“Grub early?”
“I beg your pardon? Oh, no; had breakfast at eight, left at nine.”
“Phew!” said Abe, “thirty miles in four hours. Must be a good horse you’ve got.”
“It is rather,” said the stranger, with a curious smile.
“Hoss knocked up, I s’pose. Been riding too hard?”
“No, not at all. He’s good for another thirty miles before sunset,” and he gave us a wink.
Abe looked gravely at the stranger for some seconds, while one by one, on some excuse or other, we went outside to look at the stranger’s horse. We found a new pattern bicycle in the shed—new to us—and we returned to the room looking as much unconcerned as we could, but eager to get a rise out of Abe.

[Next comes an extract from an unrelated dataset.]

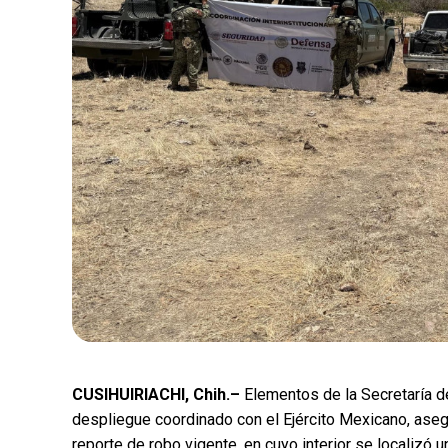
CUSIHUIRIACHI, Chih.–
Elementos de la Secretaría d
despliegue coordinado con el Ejército Mexicano, aseg
reporte de robo vigente, en cuyo interior se localiz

“That’s a fine animal,” said Long Jim; “clean in the limbs, with plenty of grit, and full of fire. Never turned a hair, too, what’s more!”
Abe looked at Long Jim, who was trying to suppress a smile; then he relit the pipe he had suffered to go out.
“Reminds me,” he said, “of that there hoss Topgallant, which carried me one hundred miles twixt sun-up and sun-down.” Fixing his eyes on—the stranger, he launched into a long yarn about some impossible incident. He was not, however, up to his usual form, being suspicious of our nods and winks, and the stranger was not astonished.